**PROBLEM A:** From the rows, return the lines starting at the one containing "Page size: 1241x1754." and ending at the last line of the rows, both included, copied word for word.

**DOCUMENT EXCERPT:**
Passion makes the will lord of the reason.

Shakespeare.

No man’s body is as strong as his appetites.

Tillotson.

The ruling passion conquers reason still.

Pope.

A great passion has no partner.

Lavater.

We are ne’er like angels till our passion dies.

Thomas Dekker.

The passions are the only orators that always persuade.

La Rochefoucauld.

He only employs his passion who can make no use of his reason.

Cicero.

Who is strong? He who subdues his passions.

Talmud.

Our headstrong passions shut the door of our souls against God.

Confucius.

Passion is always suffering, even when gratified.

Marie Ebner-Eschenbach.

Flowers whose wild odors breathe but agonies.

Byron.

In the human breast two master-passions cannot coexist.

Campbell.

We should employ our passions in the service of life, not spend life in the service of our passions.

Richard Steele.

Let the sap of reason quench the fire of passion.

Shakespeare.

The worst of slaves is he whom passion rules.

H. Brooke.

Passions are defects or virtues in the highest power.

Goethe.

  • Give me that man
  • That is not passion’s slave.
  • Shakespeare.

  • And you, brave Cobham! to the latest breath
  • Shall feel your ruling passion strong in death.
  • Pope.

    If we resist our passions it is more from their weakness than from our strength.

    La Rochefoucauld.

  • One master-passion in the breast,
  • Like Aaron’s serpent, swallows up the rest.
  • Pope.

    He whom passion rules, is bent to meet his death.

    Sir Philip Sidney.

    Govern your passions or otherwise they will govern you.

    Horace.

    Passion costs too much to bestow it upon every trifle.

    Rev. Thomas Adam.

  • Lose not thyself, nor give thy humors way;
  • God gave them to thee under lock and key.
  • George Herbert.

    Passions are like storms which, full of present mischief, serve to purify the atmosphere.

    Ramsay.

    All passions exaggerate; and they are passions only because they do exaggerate.

    Chamfort.

    We use up in the passions the stuff that was given us for happiness.

    Joubert.

    It is not the absence, but the mastery, of our passions which affords happiness.

    Mme. de Maintenon.

    Passion may not unfitly be termed the mob of the man, that commits a riot upon his reason.

    William Penn.

    True passion is not a wisp-light; it is a consuming flame, and either it must find fruition or it will burn the human heart to dust and ashes.

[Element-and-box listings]
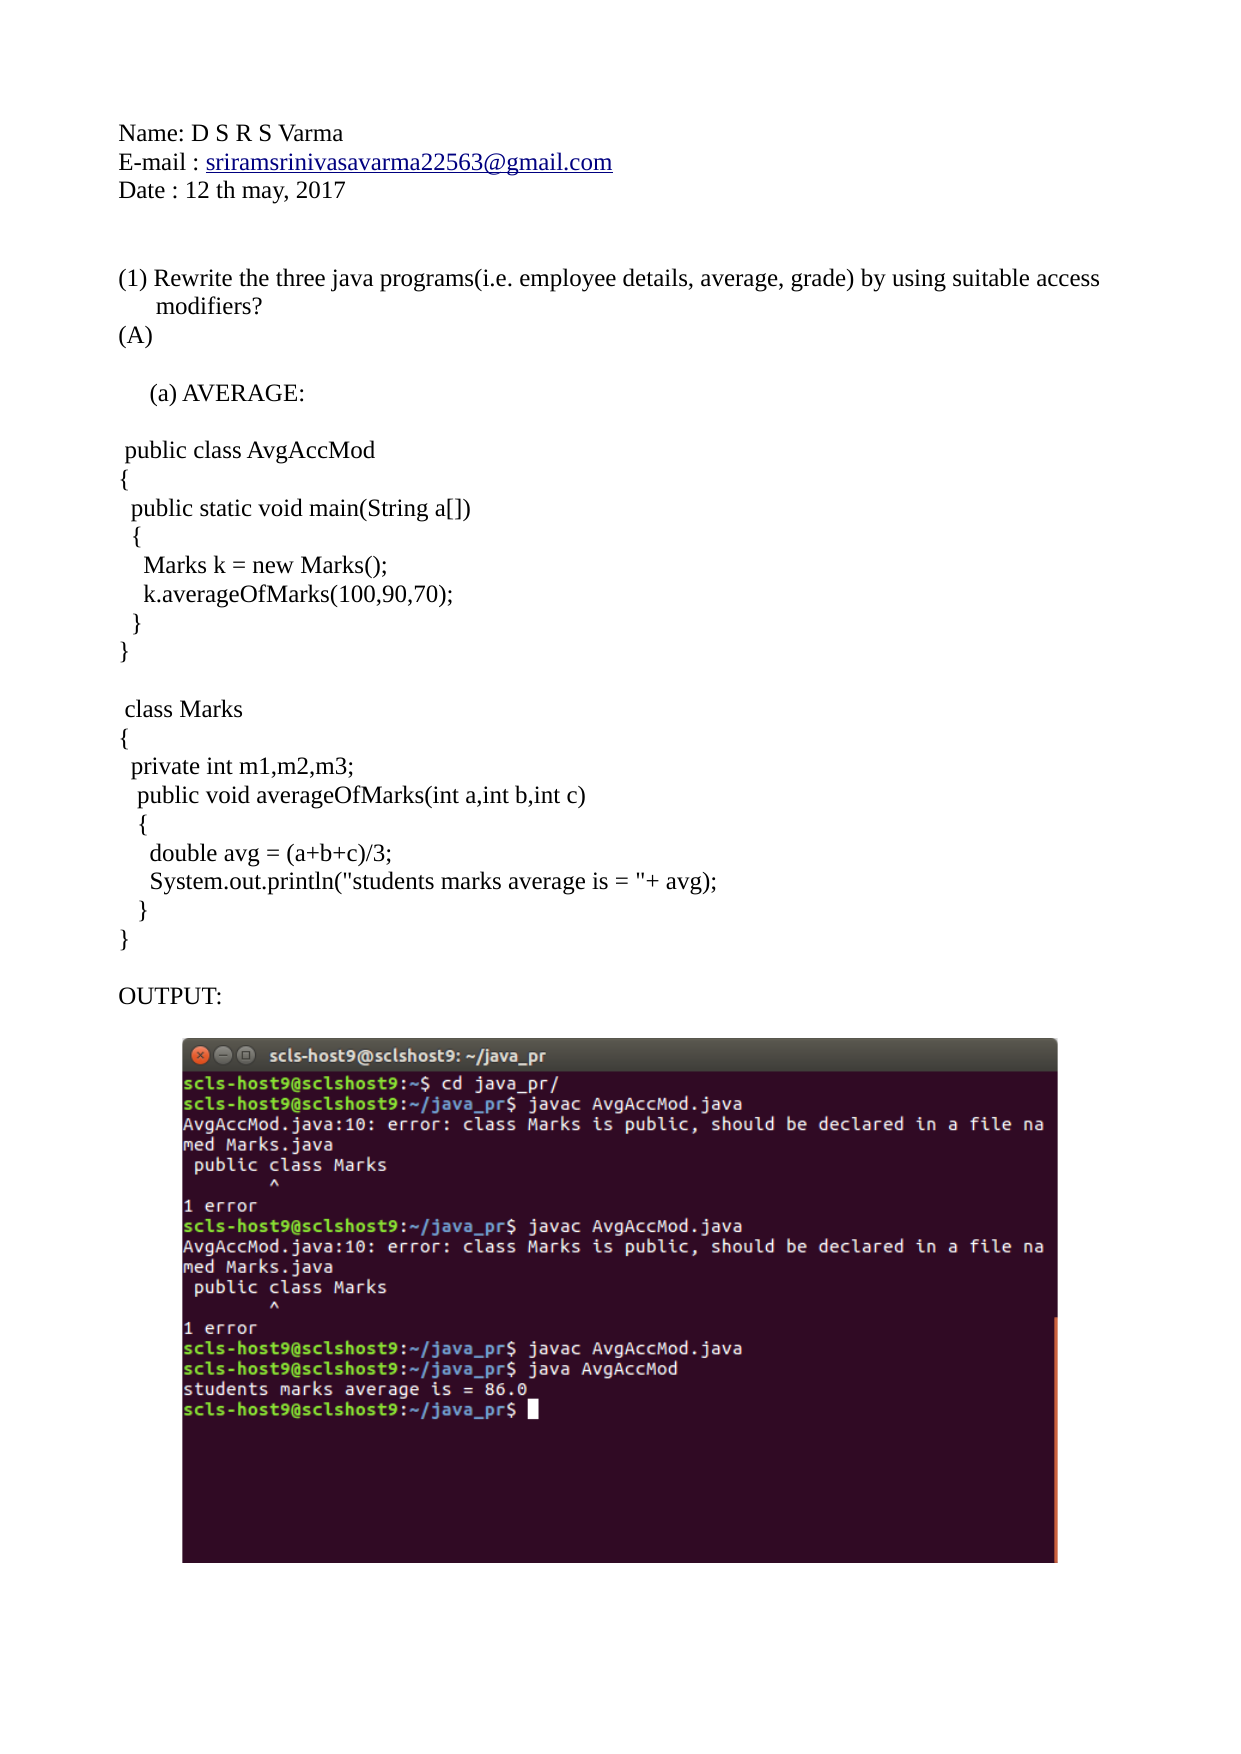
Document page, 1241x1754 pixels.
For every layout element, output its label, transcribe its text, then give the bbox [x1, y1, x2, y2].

text } [118, 924, 1122, 953]
text { [118, 464, 1122, 493]
text } [118, 608, 1122, 636]
text k.averageOfMarks(100,90,70); [118, 579, 1122, 608]
text (1) Rewrite the three java programs(i.e. employee details, average, grade) by using suitable access [118, 263, 1122, 291]
text public void averageOfMarks(int a,int b,int c) [118, 780, 1122, 809]
text private int m1,m2,m3; [118, 751, 1122, 780]
picture [182, 1038, 1058, 1563]
text { [118, 521, 1122, 550]
text public class AvgAccMod [118, 435, 1122, 464]
text class Marks [118, 694, 1122, 723]
text System.out.println("students marks average is = "+ avg); [118, 866, 1122, 895]
text { [118, 809, 1122, 838]
text } [118, 895, 1122, 924]
text Marks k = new Marks(); [118, 550, 1122, 579]
text OUTPUT: [118, 981, 1122, 1010]
text double avg = (a+b+c)/3; [118, 838, 1122, 866]
text modifiers? [118, 291, 1122, 320]
text (a) AVERAGE: [118, 378, 1122, 406]
text (A) [118, 320, 1122, 349]
text { [118, 723, 1122, 751]
text } [118, 636, 1122, 665]
text public static void main(String a[]) [118, 493, 1122, 521]
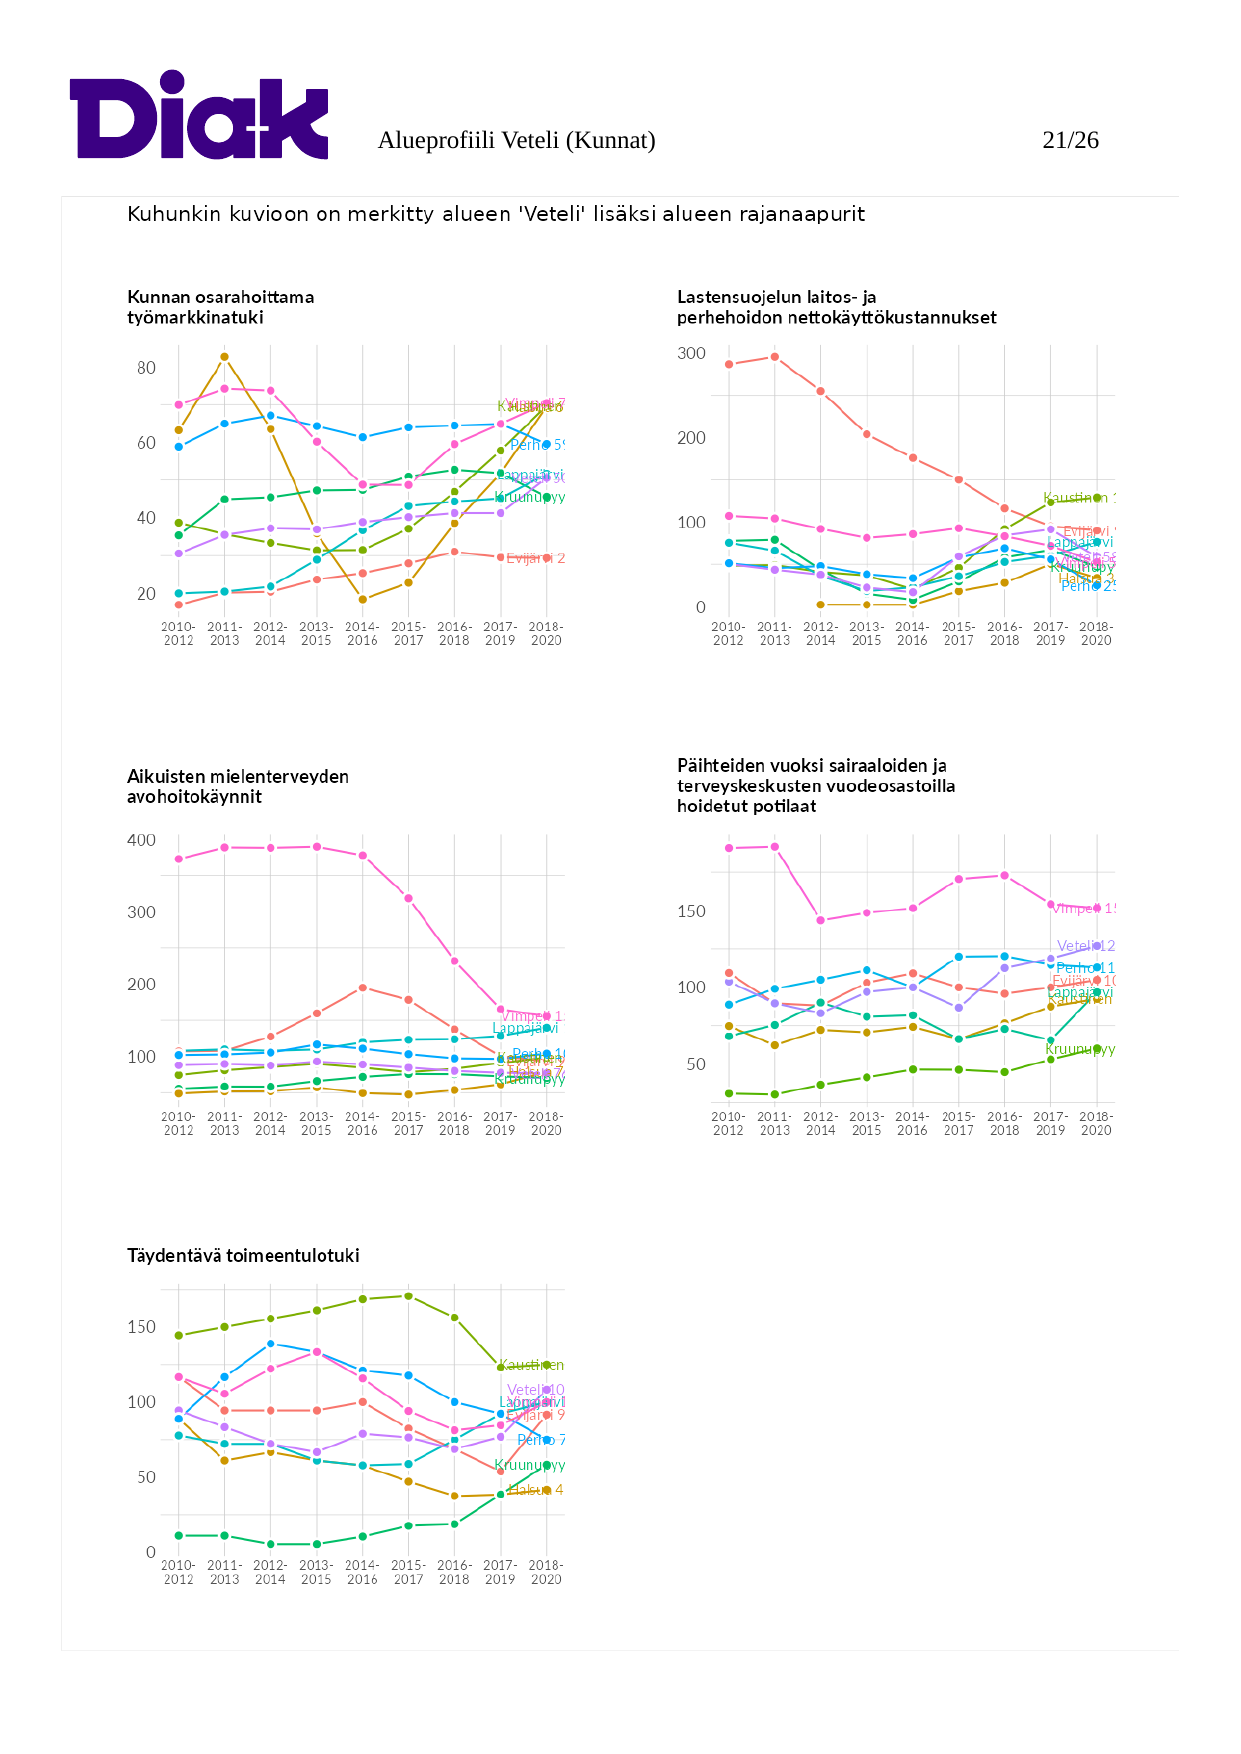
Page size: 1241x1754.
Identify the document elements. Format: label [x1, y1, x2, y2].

picture [61, 196, 1179, 1651]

**PROBLEM B:** In the quotations on passion, shorten the paragraph that begins "Passion may not unfitly be termed" while keeping its main point.

**TASK ANSWER A:**
Page size: 1241x1754.
Identify the document elements. Format: label [x1, y1, x2, y2].

picture [61, 196, 1179, 1651]

**TASK ANSWER B:** Passion can fairly be called a man's mob, one that riots against his reason.